== PAGE EXCERPT
VII. AMWAY AWARE OF WRONGFUL CONDUCT
At all time relevant hereto, Amway was aware that the aforesaid
misrepresentations regarding Defendant Yager’s motivational materials and motivational
rallies were being made to Intervenors and other Amway distributors, and that in
practice, sales of such materials within the Yager organization were consistently being
conducted in violation of Amway’s rules, including without limitation, Section B, Rule 4.
It was in Amway’s economic self-interest to permit such misrepresentations and rules
violations to continue, and although Amway has been aware of such practices for years,
Amway has never terminated the distributorship of Defendant Yager or made any
credible effort to halt his practices in violation of Amway’s rules. Since many of these
events have been brought to light, interestingly, Amway has attempted to change rules
and requirements in order to attempt to distance itself from the conduct of distributors
such as Yager, Wilson and others whose tools businesses are allegedly independent
enterprises, but which Amway attempts now to monitor and control.
VIII. DEFENDANTS’ INTERFERENCE
Defendants engaged in a regular practice of interfering with Intervenors’
respective downlines; cutting out the Intervenors from the distributorship. Such practice
is evident in, among other places, the June 2, 1997 meeting. Additional efforts to go
around, avoid, disparage and generally ostracize the Intervenors have occurred.
IX. DEFENDANTS’ INTERFERENCE WITH INTERVENORS’ DOWNLINE
On various occasions, Defendants herein sold or caused the sale of Amway and
non-Amway products directly to Intervenors’ downline distributors without authorization
from Intervenors, thereby interfering with Intervenors’ distributorship relationships.
X. DEFENDANTS’ DISPARAGEMENT AND DEFAMATION
On numerous occasions, Defendants disparaged and defamed Intervenors to
Intervenors’ own downline distributors and Intervenors’ upline distributors, in an effort
to interfere with Intervenors’ downline distributorship relationships, and to isolate
Intervenors from upline support and assistance.
XI. Violation of Texas Free Enterprise Act
At all material times, Yager, Internet, the Wilsons, Simms and Walkers
maintained a monopoly over the sales, marketing and distribution of business support
materials within the Yager distribution networks. Through a system of market controls
and price maintenance, these Defendants were able to maintain this monopoly power.
Amway turns a blind eye to this system. Among other reasons, this system is in violation
of the consent decree Amway entered into with the Federal Trade Commission.
====
== ENTRIES SHOWN
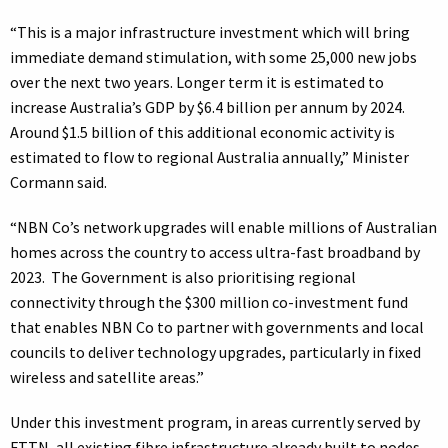
“This is a major infrastructure investment which will bring
immediate demand stimulation, with some 25,000 new jobs
over the next two years. Longer term it is estimated to
increase Australia’s GDP by $6.4 billion per annum by 2024.
Around $1.5 billion of this additional economic activity is
estimated to flow to regional Australia annually,” Minister
Cormann said.
“NBN Co’s network upgrades will enable millions of Australian
homes across the country to access ultra-fast broadband by
2023. The Government is also prioritising regional
connectivity through the $300 million co-investment fund
that enables NBN Co to partner with governments and local
councils to deliver technology upgrades, particularly in fixed
wireless and satellite areas.”
Under this investment program, in areas currently served by
FTTN, all existing fibre infrastructure already built to nodes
====
**TASK REQUIREMENTS:**
Write out every numbered section heading in the Amway excerpt, in the order they occur.

**EXERCISE ANSWER:**
VII. AMWAY AWARE OF WRONGFUL CONDUCT
VIII. DEFENDANTS’ INTERFERENCE
IX. DEFENDANTS’ INTERFERENCE WITH INTERVENORS’ DOWNLINE
X. DEFENDANTS’ DISPARAGEMENT AND DEFAMATION
XI. Violation of Texas Free Enterprise Act